Em razão da gravidade da situação, foi efetuado o acionamento do PAM-CE. Apesar da ocorrência de problemas neste acionamento inicial – que somente se concretizou na segunda tentativa –, "o acionamento das empresas e do Corpo de Bombeiros pela CAE-1 foi realizado segundo o procedimento previsto, tendo todos os participantes comparecido com presteza considerada satisfatória".
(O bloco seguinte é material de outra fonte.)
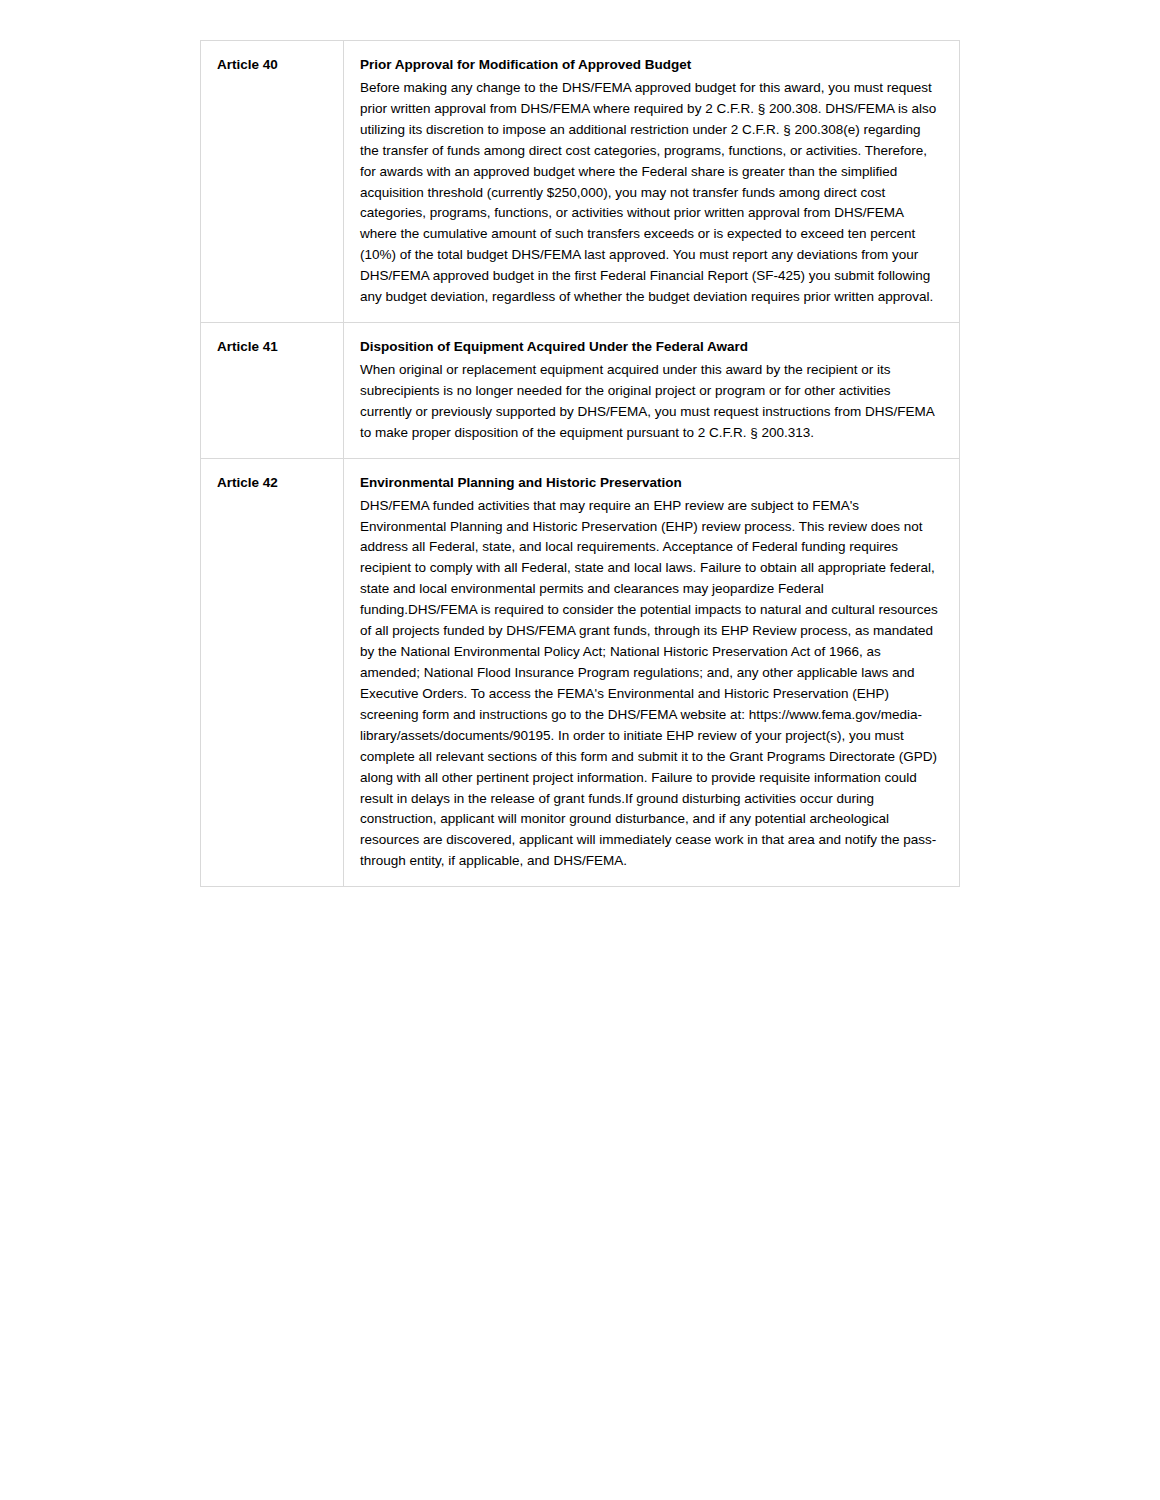| Article 40 | Prior Approval for Modification of Approved Budget Before making any change to the DHS/FEMA approved budget for this award, you must request prior written approval from DHS/FEMA where required by 2 C.F.R. § 200.308. DHS/FEMA is also utilizing its discretion to impose an additional restriction under 2 C.F.R. § 200.308(e) regarding the transfer of funds among direct cost categories, programs, functions, or activities. Therefore, for awards with an approved budget where the Federal share is greater than the simplified acquisition threshold (currently $250,000), you may not transfer funds among direct cost categories, programs, functions, or activities without prior written approval from DHS/FEMA where the cumulative amount of such transfers exceeds or is expected to exceed ten percent (10%) of the total budget DHS/FEMA last approved. You must report any deviations from your DHS/FEMA approved budget in the first Federal Financial Report (SF-425) you submit following any budget deviation, regardless of whether the budget deviation requires prior written approval. |
| Article 41 | Disposition of Equipment Acquired Under the Federal Award When original or replacement equipment acquired under this award by the recipient or its subrecipients is no longer needed for the original project or program or for other activities currently or previously supported by DHS/FEMA, you must request instructions from DHS/FEMA to make proper disposition of the equipment pursuant to 2 C.F.R. § 200.313. |
| Article 42 | Environmental Planning and Historic Preservation DHS/FEMA funded activities that may require an EHP review are subject to FEMA's Environmental Planning and Historic Preservation (EHP) review process. This review does not address all Federal, state, and local requirements. Acceptance of Federal funding requires recipient to comply with all Federal, state and local laws. Failure to obtain all appropriate federal, state and local environmental permits and clearances may jeopardize Federal funding.DHS/FEMA is required to consider the potential impacts to natural and cultural resources of all projects funded by DHS/FEMA grant funds, through its EHP Review process, as mandated by the National Environmental Policy Act; National Historic Preservation Act of 1966, as amended; National Flood Insurance Program regulations; and, any other applicable laws and Executive Orders. To access the FEMA's Environmental and Historic Preservation (EHP) screening form and instructions go to the DHS/FEMA website at: https://www.fema.gov/media-library/assets/documents/90195. In order to initiate EHP review of your project(s), you must complete all relevant sections of this form and submit it to the Grant Programs Directorate (GPD) along with all other pertinent project information. Failure to provide requisite information could result in delays in the release of grant funds.If ground disturbing activities occur during construction, applicant will monitor ground disturbance, and if any potential archeological resources are discovered, applicant will immediately cease work in that area and notify the pass-through entity, if applicable, and DHS/FEMA. |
A disponibilidade de recursos adicionais foi fundamental para que a PETROFLEX pudesse, em um prazo de tempo relativamente curto, ter o acidente sob controle. A situação mais crítica – o jato de fogo incidindo sobre a esfera de gás – foi controlada através da contraposição de jatos de água ao jato de fogo, ao mesmo tempo em que se procedia ao resfriamento das instalações próximas com água, principalmente os tanques de estocagem. Após a estabilização do incêndio, a opção foi por aguardar a combustão do inventário de butadieno armazenado nos tanques interligados ao sistema.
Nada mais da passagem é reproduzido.